Let $W$ be the maximal symplectic subspace of a presymplectic vector space $(V,\omega)$. Then $W^\omega=\text{Rad}(\omega)$.

Question

Let $(V,\omega)$ be a presymplectic vector space and let $$\text{Rad}(\omega)=\{v\in V\colon\omega(v,v')=0\,\,\forall v'\in V\}.$$

Let $(W,\omega|_W)$ be a maximal symplectic subspace, i.e. $W$ is not contained in a bigger symplectic quotiënt.

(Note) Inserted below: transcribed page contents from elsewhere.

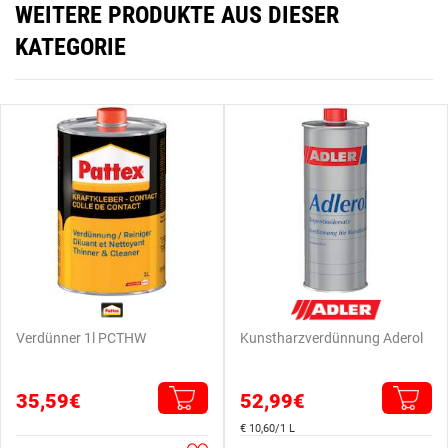
WEITERE PRODUKTE AUS DIESER
KATEGORIE
Verdünner 1l PCTHW
Kunstharzverdünnung Aderol
35,59€
52,99€
€ 10,60/1 L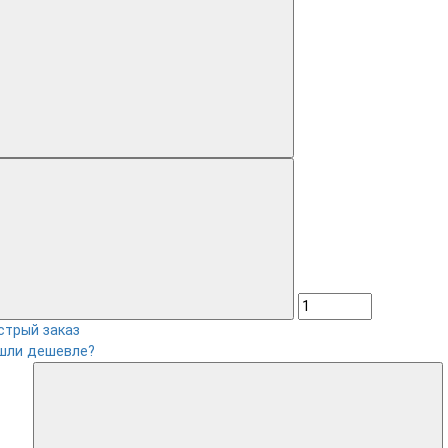
стрый заказ
шли дешевле?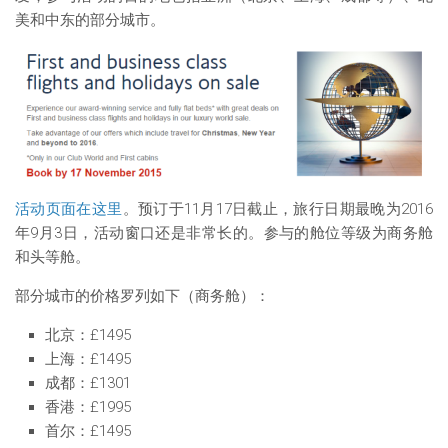
美和中东的部分城市。
活动页面在这里
。预订于11月17日截止，旅行日期最晚为2016
年9月3日，活动窗口还是非常长的。参与的舱位等级为商务舱
和头等舱。
部分城市的价格罗列如下（商务舱）：
北京：£1495
上海：£1495
成都：£1301
香港：£1995
首尔：£1495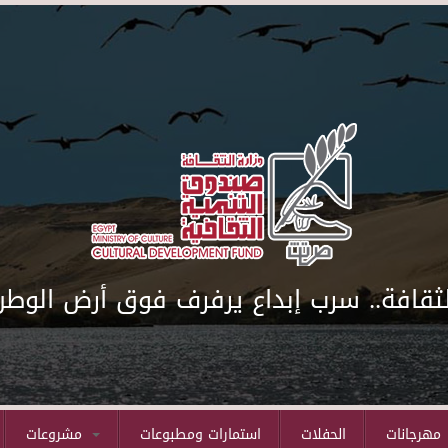
لثقافة.. سرب إبداع يرفرف فوق أرض الوطن
مهرجانات
الحفلات
استمارات ومطبوعات
مشروعات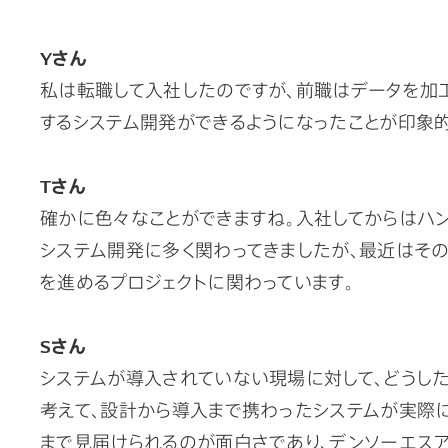
Yさん
私は転職して入社したのですが、前職はデータを加
するシステム開発ができるようになったことが印象的
Tさん
確かに色々なことができますね。入社してからはハ
システム開発に多く関わってきましたが、最近はその
を進めるプロジェクトに関わっています。
Sさん
システムが導入されていない現場に対して、どうし
考えて、設計から導入まで携わったシステムが実際
まで見届けられるのが面白さであり、デンソーエス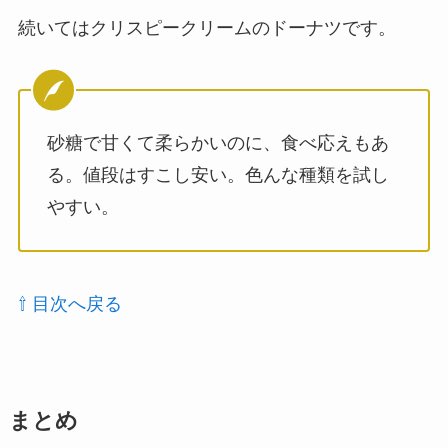
続いてはクリスピークリームのドーナツです。
砂糖で甘くて柔らかいのに、食べ応えもあ
る。値段はすこし安い。色んな種類を試し
やすい。
⇧ 目次へ戻る
まとめ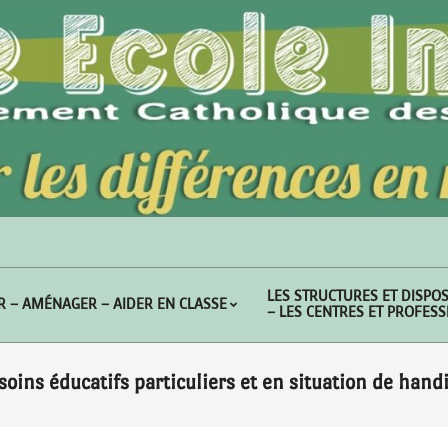
LES STRUCTURES ET DISPOS
R – AMÉNAGER – AIDER EN CLASSE
– LES CENTRES ET PROFES
soins éducatifs particuliers et en situation de hand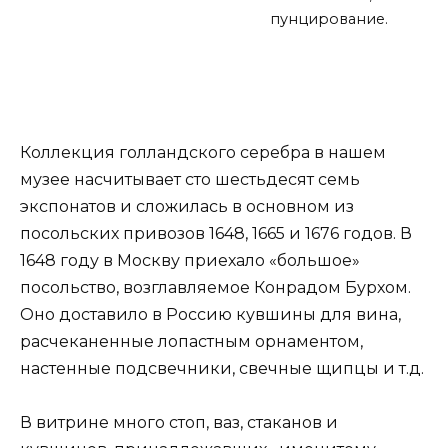
пунцирование.
Коллекция голландского серебра в нашем
музее насчитывает сто шестьдесят семь
экспонатов и сложилась в основном из
посольских привозов 1648, 1665 и 1676 годов. В
1648 году в Москву приехало «большое»
посольство, возглавляемое Конрадом Бурхом.
Оно доставило в Россию кувшины для вина,
расчеканенные лопастным орнаментом,
настенные подсвечники, свечные щипцы и т.д.
В витрине много стоп, ваз, стаканов и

Then I want to show that the space $$ W^\omega:=\{v\in V\colon\omega(v,w)=0\,\,\forall w\in W\}=\text{Rad}(\omega). $$ For sure, we have that $\text{Rad}(\omega)\subset W^\omega$. For the other inclusion, I think I need to exploit the maximality of $W$. Suppose the other inclusion is false, i.e. there exists a $v\in W^\omega$ such that $v\notin\text{Rad}(\omega)$, so there exists $v'\in V\setminus W$ such that $\omega(v,v')\neq 0$. But this means that the space $\text{Span}(W\cup v')$ is symplectic. Since $W$ is already maximal, we have that $v'\in W$, so we arrive at a contradiction. Is this correct?

Answer 1

Assume $u\in W^\omega\setminus {\rm rad}(\omega)$. Then

• as $\omega|_W$ is nondegenerate, $u\notin W$.
• there is a $v\in V$ such that $\omega(u,v)\ne 0$. Now this can't be of the form $\lambda u+w$ with $w\in W$ as $\omega(u,\, \lambda u+w)=0$.

It means we could extend $W$ by these two vectors $u,v$. We have to check that this extension is indeed symplectic, and then it contradicts maximality of $W$.